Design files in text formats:
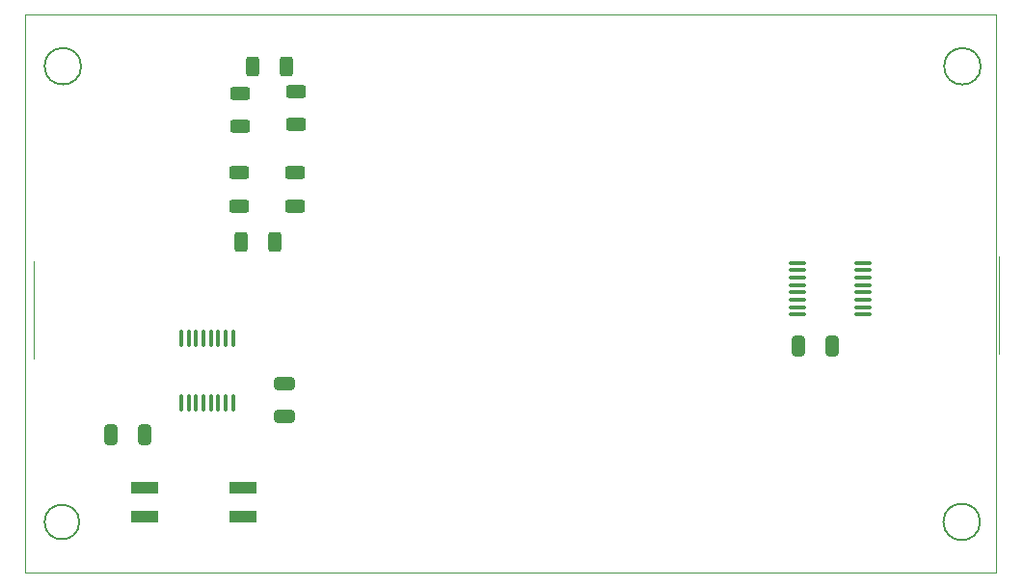
<source format=gbr>
%TF.GenerationSoftware,KiCad,Pcbnew,8.0.0*%
%TF.CreationDate,2024-03-23T17:17:28+01:00*%
%TF.ProjectId,Filter,46696c74-6572-42e6-9b69-6361645f7063,rev?*%
%TF.SameCoordinates,Original*%
%TF.FileFunction,Paste,Top*%
%TF.FilePolarity,Positive*%
%FSLAX45Y45*%
G04 Gerber Fmt 4.5, Leading zero omitted, Abs format (unit mm)*
G04 Created by KiCad (PCBNEW 8.0.0) date 2024-03-23 17:17:28*
%MOMM*%
%LPD*%
G01*
G04 APERTURE LIST*
G04 Aperture macros list*
%AMRoundRect*
0 Rectangle with rounded corners*
0 $1 Rounding radius*
0 $2 $3 $4 $5 $6 $7 $8 $9 X,Y pos of 4 corners*
0 Add a 4 corners polygon primitive as box body*
4,1,4,$2,$3,$4,$5,$6,$7,$8,$9,$2,$3,0*
0 Add four circle primitives for the rounded corners*
1,1,$1+$1,$2,$3*
1,1,$1+$1,$4,$5*
1,1,$1+$1,$6,$7*
1,1,$1+$1,$8,$9*
0 Add four rect primitives between the rounded corners*
20,1,$1+$1,$2,$3,$4,$5,0*
20,1,$1+$1,$4,$5,$6,$7,0*
20,1,$1+$1,$6,$7,$8,$9,0*
20,1,$1+$1,$8,$9,$2,$3,0*%
G04 Aperture macros list end*
%ADD10RoundRect,0.250000X0.625000X-0.312500X0.625000X0.312500X-0.625000X0.312500X-0.625000X-0.312500X0*%
%ADD11RoundRect,0.250000X-0.650000X0.325000X-0.650000X-0.325000X0.650000X-0.325000X0.650000X0.325000X0*%
%ADD12RoundRect,0.250000X-0.625000X0.312500X-0.625000X-0.312500X0.625000X-0.312500X0.625000X0.312500X0*%
%ADD13R,2.440000X1.120000*%
%ADD14RoundRect,0.250000X-0.325000X-0.650000X0.325000X-0.650000X0.325000X0.650000X-0.325000X0.650000X0*%
%ADD15RoundRect,0.100000X0.637500X0.100000X-0.637500X0.100000X-0.637500X-0.100000X0.637500X-0.100000X0*%
%ADD16RoundRect,0.250000X-0.312500X-0.625000X0.312500X-0.625000X0.312500X0.625000X-0.312500X0.625000X0*%
%ADD17RoundRect,0.250000X0.325000X0.650000X-0.325000X0.650000X-0.325000X-0.650000X0.325000X-0.650000X0*%
%ADD18RoundRect,0.100000X-0.100000X0.637500X-0.100000X-0.637500X0.100000X-0.637500X0.100000X0.637500X0*%
%TA.AperFunction,Profile*%
%ADD19C,0.100000*%
%TD*%
%TA.AperFunction,Profile*%
%ADD20C,0.200000*%
%TD*%
G04 APERTURE END LIST*
D10*
%TO.C,R10*%
X14016750Y-7858750D03*
X14016750Y-7566250D03*
%TD*%
D11*
%TO.C,C15*%
X13920000Y-9415000D03*
X13920000Y-9710000D03*
%TD*%
D12*
%TO.C,R7*%
X14025000Y-6849750D03*
X14025000Y-7142250D03*
%TD*%
D13*
%TO.C,SW1*%
X12694500Y-10333000D03*
X12694500Y-10587000D03*
X13555500Y-10587000D03*
X13555500Y-10333000D03*
%TD*%
D14*
%TO.C,C17*%
X18436500Y-9091000D03*
X18731500Y-9091000D03*
%TD*%
D15*
%TO.C,U2*%
X18997000Y-8812000D03*
X18997000Y-8747000D03*
X18997000Y-8682000D03*
X18997000Y-8617000D03*
X18997000Y-8552000D03*
X18997000Y-8487000D03*
X18997000Y-8422000D03*
X18997000Y-8357000D03*
X18424500Y-8357000D03*
X18424500Y-8422000D03*
X18424500Y-8487000D03*
X18424500Y-8552000D03*
X18424500Y-8617000D03*
X18424500Y-8682000D03*
X18424500Y-8747000D03*
X18424500Y-8812000D03*
%TD*%
D16*
%TO.C,R5*%
X13644000Y-6632750D03*
X13936500Y-6632750D03*
%TD*%
D17*
%TO.C,C19*%
X12695000Y-9870000D03*
X12400000Y-9870000D03*
%TD*%
D10*
%TO.C,R8*%
X13524750Y-7859750D03*
X13524750Y-7567250D03*
%TD*%
D16*
%TO.C,R9*%
X13542500Y-8170000D03*
X13835000Y-8170000D03*
%TD*%
D12*
%TO.C,R6*%
X13531000Y-6865750D03*
X13531000Y-7158250D03*
%TD*%
D18*
%TO.C,U1*%
X13468750Y-9019000D03*
X13403750Y-9019000D03*
X13338750Y-9019000D03*
X13273750Y-9019000D03*
X13208750Y-9019000D03*
X13143750Y-9019000D03*
X13078750Y-9019000D03*
X13013750Y-9019000D03*
X13013750Y-9591500D03*
X13078750Y-9591500D03*
X13143750Y-9591500D03*
X13208750Y-9591500D03*
X13273750Y-9591500D03*
X13338750Y-9591500D03*
X13403750Y-9591500D03*
X13468750Y-9591500D03*
%TD*%
D19*
X11642500Y-6173000D02*
X20173000Y-6173000D01*
X20173000Y-11077000D01*
X11642500Y-11077000D01*
X11642500Y-6173000D01*
D20*
X12135351Y-6630000D02*
G75*
G02*
X11814649Y-6630000I-160351J0D01*
G01*
X11814649Y-6630000D02*
G75*
G02*
X12135351Y-6630000I160351J0D01*
G01*
X20028351Y-10633000D02*
G75*
G02*
X19707649Y-10633000I-160351J0D01*
G01*
X19707649Y-10633000D02*
G75*
G02*
X20028351Y-10633000I160351J0D01*
G01*
X20034351Y-6631000D02*
G75*
G02*
X19713649Y-6631000I-160351J0D01*
G01*
X19713649Y-6631000D02*
G75*
G02*
X20034351Y-6631000I160351J0D01*
G01*
X12119000Y-10634000D02*
G75*
G02*
X11815000Y-10634000I-152000J0D01*
G01*
X11815000Y-10634000D02*
G75*
G02*
X12119000Y-10634000I152000J0D01*
G01*
D19*
%TO.C,J1*%
X11718000Y-8340000D02*
X11718000Y-9200000D01*
%TO.C,J4*%
X20195000Y-9157000D02*
X20195000Y-8297000D01*
%TD*%
M02*

</source>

- _Work required_
From the first line above to the last, reproduce the records exactly but without the pictures.

- _Exercise result_
<source format=gbr>
%TF.GenerationSoftware,KiCad,Pcbnew,8.0.0*%
%TF.CreationDate,2024-03-23T17:17:28+01:00*%
%TF.ProjectId,Filter,46696c74-6572-42e6-9b69-6361645f7063,rev?*%
%TF.SameCoordinates,Original*%
%TF.FileFunction,Paste,Top*%
%TF.FilePolarity,Positive*%
%FSLAX45Y45*%
G04 Gerber Fmt 4.5, Leading zero omitted, Abs format (unit mm)*
G04 Created by KiCad (PCBNEW 8.0.0) date 2024-03-23 17:17:28*
%MOMM*%
%LPD*%
G01*
G04 APERTURE LIST*
G04 Aperture macros list*
%AMRoundRect*
0 Rectangle with rounded corners*
0 $1 Rounding radius*
0 $2 $3 $4 $5 $6 $7 $8 $9 X,Y pos of 4 corners*
0 Add a 4 corners polygon primitive as box body*
4,1,4,$2,$3,$4,$5,$6,$7,$8,$9,$2,$3,0*
0 Add four circle primitives for the rounded corners*
1,1,$1+$1,$2,$3*
1,1,$1+$1,$4,$5*
1,1,$1+$1,$6,$7*
1,1,$1+$1,$8,$9*
0 Add four rect primitives between the rounded corners*
20,1,$1+$1,$2,$3,$4,$5,0*
20,1,$1+$1,$4,$5,$6,$7,0*
20,1,$1+$1,$6,$7,$8,$9,0*
20,1,$1+$1,$8,$9,$2,$3,0*%
G04 Aperture macros list end*
%ADD10RoundRect,0.250000X0.625000X-0.312500X0.625000X0.312500X-0.625000X0.312500X-0.625000X-0.312500X0*%
%ADD11RoundRect,0.250000X-0.650000X0.325000X-0.650000X-0.325000X0.650000X-0.325000X0.650000X0.325000X0*%
%ADD12RoundRect,0.250000X-0.625000X0.312500X-0.625000X-0.312500X0.625000X-0.312500X0.625000X0.312500X0*%
%ADD13R,2.440000X1.120000*%
%ADD14RoundRect,0.250000X-0.325000X-0.650000X0.325000X-0.650000X0.325000X0.650000X-0.325000X0.650000X0*%
%ADD15RoundRect,0.100000X0.637500X0.100000X-0.637500X0.100000X-0.637500X-0.100000X0.637500X-0.100000X0*%
%ADD16RoundRect,0.250000X-0.312500X-0.625000X0.312500X-0.625000X0.312500X0.625000X-0.312500X0.625000X0*%
%ADD17RoundRect,0.250000X0.325000X0.650000X-0.325000X0.650000X-0.325000X-0.650000X0.325000X-0.650000X0*%
%ADD18RoundRect,0.100000X-0.100000X0.637500X-0.100000X-0.637500X0.100000X-0.637500X0.100000X0.637500X0*%
%TA.AperFunction,Profile*%
%ADD19C,0.100000*%
%TD*%
%TA.AperFunction,Profile*%
%ADD20C,0.200000*%
%TD*%
G04 APERTURE END LIST*
D10*
%TO.C,R10*%
X14016750Y-7858750D03*
X14016750Y-7566250D03*
%TD*%
D11*
%TO.C,C15*%
X13920000Y-9415000D03*
X13920000Y-9710000D03*
%TD*%
D12*
%TO.C,R7*%
X14025000Y-6849750D03*
X14025000Y-7142250D03*
%TD*%
D13*
%TO.C,SW1*%
X12694500Y-10333000D03*
X12694500Y-10587000D03*
X13555500Y-10587000D03*
X13555500Y-10333000D03*
%TD*%
D14*
%TO.C,C17*%
X18436500Y-9091000D03*
X18731500Y-9091000D03*
%TD*%
D15*
%TO.C,U2*%
X18997000Y-8812000D03*
X18997000Y-8747000D03*
X18997000Y-8682000D03*
X18997000Y-8617000D03*
X18997000Y-8552000D03*
X18997000Y-8487000D03*
X18997000Y-8422000D03*
X18997000Y-8357000D03*
X18424500Y-8357000D03*
X18424500Y-8422000D03*
X18424500Y-8487000D03*
X18424500Y-8552000D03*
X18424500Y-8617000D03*
X18424500Y-8682000D03*
X18424500Y-8747000D03*
X18424500Y-8812000D03*
%TD*%
D16*
%TO.C,R5*%
X13644000Y-6632750D03*
X13936500Y-6632750D03*
%TD*%
D17*
%TO.C,C19*%
X12695000Y-9870000D03*
X12400000Y-9870000D03*
%TD*%
D10*
%TO.C,R8*%
X13524750Y-7859750D03*
X13524750Y-7567250D03*
%TD*%
D16*
%TO.C,R9*%
X13542500Y-8170000D03*
X13835000Y-8170000D03*
%TD*%
D12*
%TO.C,R6*%
X13531000Y-6865750D03*
X13531000Y-7158250D03*
%TD*%
D18*
%TO.C,U1*%
X13468750Y-9019000D03*
X13403750Y-9019000D03*
X13338750Y-9019000D03*
X13273750Y-9019000D03*
X13208750Y-9019000D03*
X13143750Y-9019000D03*
X13078750Y-9019000D03*
X13013750Y-9019000D03*
X13013750Y-9591500D03*
X13078750Y-9591500D03*
X13143750Y-9591500D03*
X13208750Y-9591500D03*
X13273750Y-9591500D03*
X13338750Y-9591500D03*
X13403750Y-9591500D03*
X13468750Y-9591500D03*
%TD*%
D19*
X11642500Y-6173000D02*
X20173000Y-6173000D01*
X20173000Y-11077000D01*
X11642500Y-11077000D01*
X11642500Y-6173000D01*
D20*
X12135351Y-6630000D02*
G75*
G02*
X11814649Y-6630000I-160351J0D01*
G01*
X11814649Y-6630000D02*
G75*
G02*
X12135351Y-6630000I160351J0D01*
G01*
X20028351Y-10633000D02*
G75*
G02*
X19707649Y-10633000I-160351J0D01*
G01*
X19707649Y-10633000D02*
G75*
G02*
X20028351Y-10633000I160351J0D01*
G01*
X20034351Y-6631000D02*
G75*
G02*
X19713649Y-6631000I-160351J0D01*
G01*
X19713649Y-6631000D02*
G75*
G02*
X20034351Y-6631000I160351J0D01*
G01*
X12119000Y-10634000D02*
G75*
G02*
X11815000Y-10634000I-152000J0D01*
G01*
X11815000Y-10634000D02*
G75*
G02*
X12119000Y-10634000I152000J0D01*
G01*
D19*
%TO.C,J1*%
X11718000Y-8340000D02*
X11718000Y-9200000D01*
%TO.C,J4*%
X20195000Y-9157000D02*
X20195000Y-8297000D01*
%TD*%
M02*

</source>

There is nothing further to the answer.